Attention-Based Neural-Augmented Kalman Filter for Legged Robot State Estimation
This work addresses state estimation for legged robots, particularly in challenging slip-prone environments, representing an incremental improvement over existing methods.
The paper tackles the problem of state estimation in legged robots by addressing foot slip as a major source of error, proposing an attention-based neural-augmented Kalman filter that compensates for slip-induced errors, resulting in improved performance under slip-prone conditions.

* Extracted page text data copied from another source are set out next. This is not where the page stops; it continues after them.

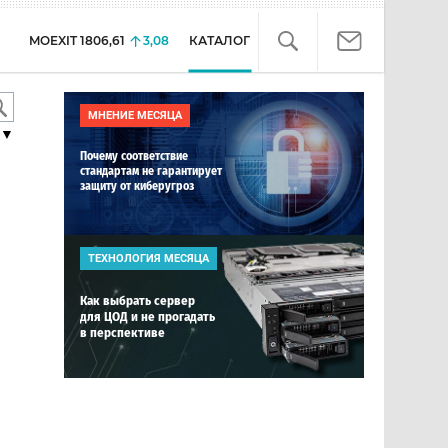
MOEXIT
1806,61
3,08
КАТАЛОГ
МНЕНИЕ МЕСЯЦА
▼
Почему соответствие
стандартам не гарантирует
защиту от киберугроз
ТЕХНОЛОГИЯ МЕСЯЦА
Как выбрать сервер
для ЦОД и не прогадать
в перспективе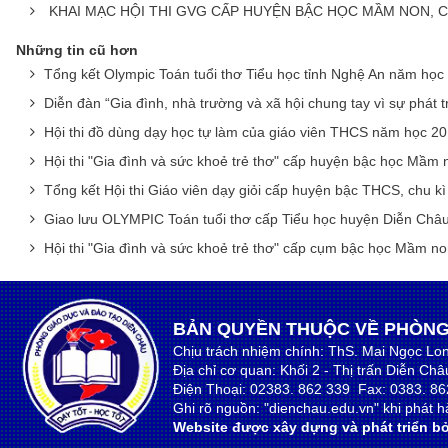
KHAI MẠC HỘI THI GVG CẤP HUYỆN BẬC HỌC MẦM NON, C
Những tin cũ hơn
Tổng kết Olympic Toán tuổi thơ Tiểu học tỉnh Nghệ An năm họ
Diễn đàn “Gia đình, nhà trường và xã hội chung tay vì sự phát tr
Hội thi đồ dùng dạy học tự làm của giáo viên THCS năm học 2
Hội thi "Gia đình và sức khoẻ trẻ thơ" cấp huyện bậc học Mầm
Tổng kết Hội thi Giáo viên dạy giỏi cấp huyện bậc THCS, chu k
Giao lưu OLYMPIC Toán tuổi thơ cấp Tiểu học huyện Diễn Châ
Hội thi "Gia đình và sức khoẻ trẻ thơ" cấp cụm bậc học Mầm n
BẢN QUYỀN THUỘC VỀ PHÒNG
Chịu trách nhiệm chính: ThS. Mai Ngọc Lo
Địa chỉ cơ quan: Khối 2 - Thị trấn Diễn Ch
Điện Thoại: 02383. 862 339 Fax: 0383. 86
Ghi rõ nguồn: "dienchau.edu.vn" khi phát hà
Website được xây dựng và phát triển bở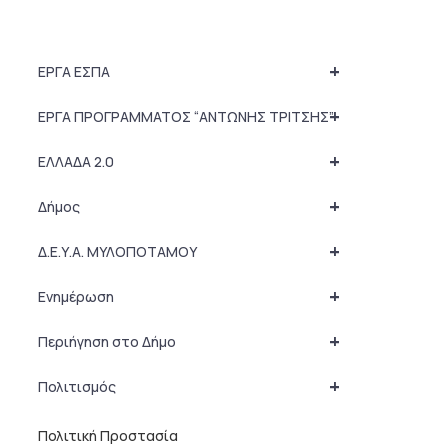
+
ΕΡΓΑ ΕΣΠΑ
+
ΕΡΓΑ ΠΡΟΓΡΑΜΜΑΤΟΣ “ΑΝΤΩΝΗΣ ΤΡΙΤΣΗΣ”
+
ΕΛΛΑΔΑ 2.0
+
Δήμος
+
Δ.Ε.Υ.Α. ΜΥΛΟΠΟΤΑΜΟΥ
+
Ενημέρωση
+
Περιήγηση στο Δήμο
+
Πολιτισμός
Πολιτική Προστασία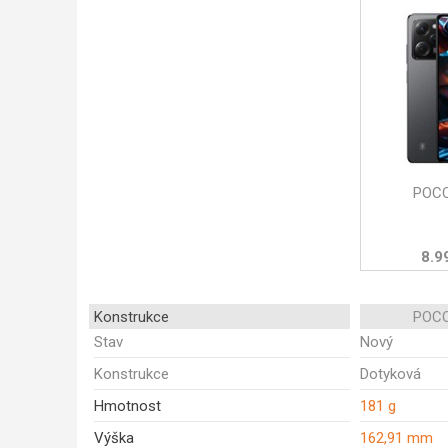
POCO
8.9
Konstrukce
POCO
Stav
Nový
Konstrukce
Dotyková
Hmotnost
181 g
Výška
162,91 mm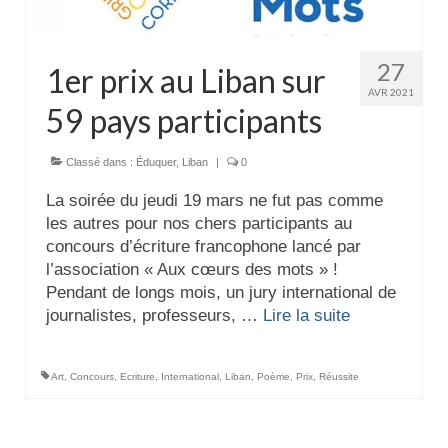
Actualités
27
Tutelle
1er prix au Liban sur
AVR 2021
59 pays participants
Classé dans :
Éduquer
,
Liban
|
0
La soirée du jeudi 19 mars ne fut pas comme
les autres pour nos chers participants au
concours d’écriture francophone lancé par
l’association « Aux cœurs des mots » !
Pendant de longs mois, un jury international de
journalistes, professeurs, …
Lire la suite­­
Art
,
Concours
,
Ecriture
,
International
,
Liban
,
Poème
,
Prix
,
Réussite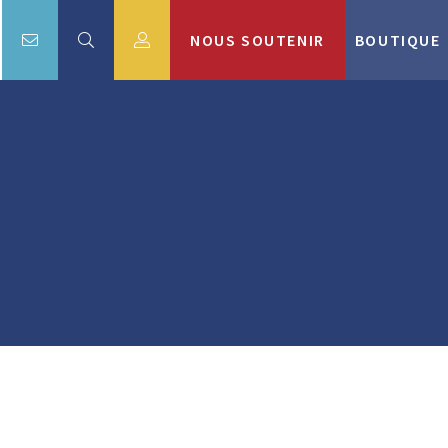
NOUS SOUTENIR
BOUTIQUE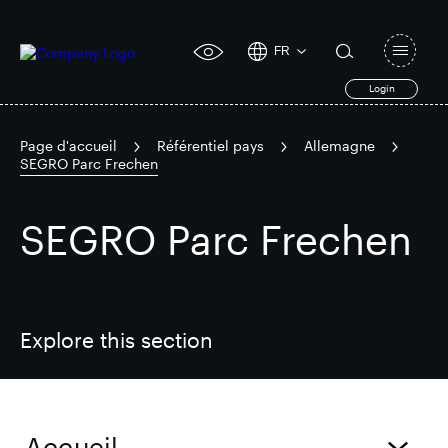
FR
Open
click
navigat
search
Login
for
toggle
form
accessibility
tool
Page d'accueil
Référentiel pays
Allemagne
SEGRO Parc Frechen
Search
Clea
Dégager
for
Submit
SEGRO Parc Frechen
sub
search
Recherche populaire
Responsable SEGRO
Explore this section
Domaine commercial de Slough
Accueil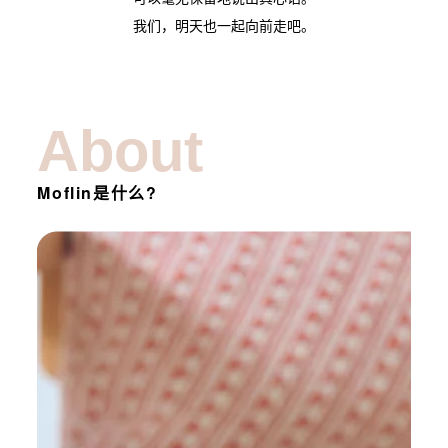
我们，明天也一起向前走吧。
About
Moflin是什么?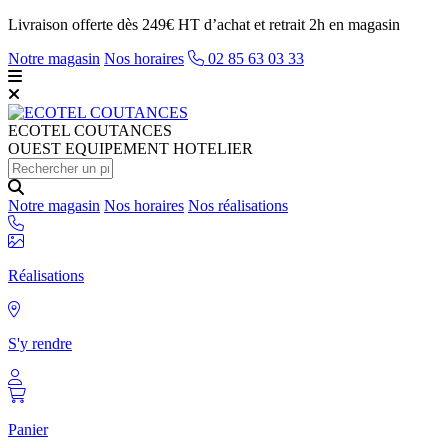
Livraison offerte dès 249€ HT d’achat et retrait 2h en magasin
Notre magasin
Nos horaires
02 85 63 03 33
ECOTEL
COUTANCES
OUEST EQUIPEMENT HOTELIER
Notre magasin
Nos horaires
Nos réalisations
Réalisations
S'y rendre
Panier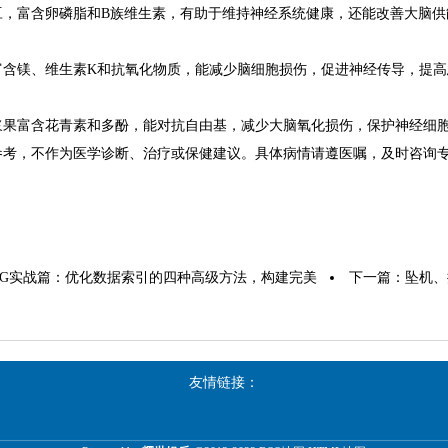
豆，富含卵磷脂和B族维生素，有助于维持神经系统健康，还能改善大脑供
富含镁、维生素K和抗氧化物质，能减少脑细胞损伤，促进神经传导，提高
浆果富含花青素和多酚，能对抗自由基，减少大脑氧化损伤，保护神经细
参考，不作为医学诊断、治疗或保健建议。具体病情请遵医嘱，及时咨询
AG实战篇：优化数据索引的四种高级方法，构建完美
下一篇：
坠机、
友情链接：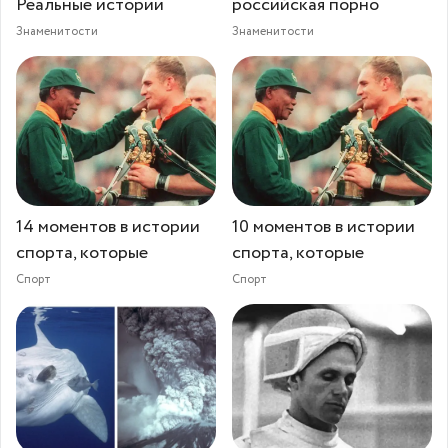
Реальные истории
российская порно
Знаменитости
Знаменитости
14 моментов в истории
10 моментов в истории
спорта, которые
спорта, которые
Спорт
Спорт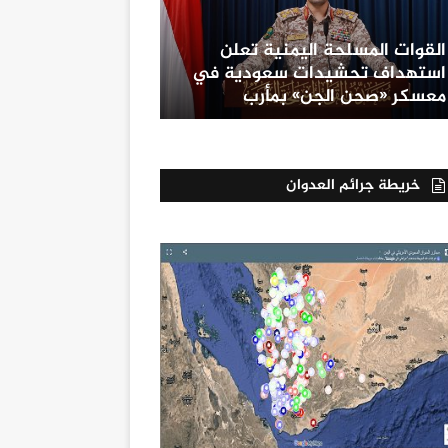
القوات المسلحة اليمنية تعلن
استهداف تحشيدات سعودية في
معسكر «صحن الجن» بمأرب
خريطة جرائم العدوان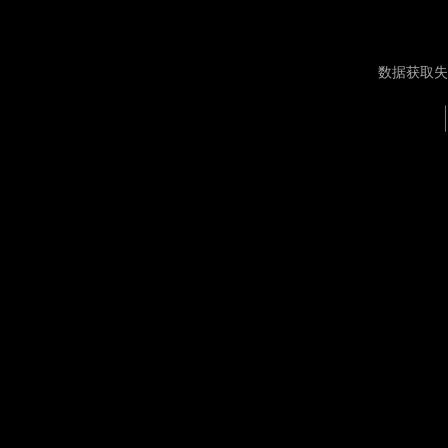
数据获取失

In this letter, we propose an Attention-Based Neural-Augmented Kalman Filter (AttenNKF) for state estimation in legged robots. Foot slip is a major source of estimation error: when slip occurs, kinematic measurements violate the no-slip assumption and inject bias during the update step. Our objective is to estimate this slip-induced error and compensate for it. To this end, we augment an Invariant Extended Kalman Filter (InEKF) with a neural compensator that uses an attention mechanism to infer error conditioned on foot-slip severity and then applies this estimate as a post-update compensation to the InEKF state (i.e., after the filter update). The compensator is trained in a latent space, which aims to reduce sensitivity to raw input scales and encourages structured slip-conditioned compensations, while preserving the InEKF recursion. Experiments demonstrate improved performance compared to existing legged-robot state estimators, particularly under slip-prone conditions.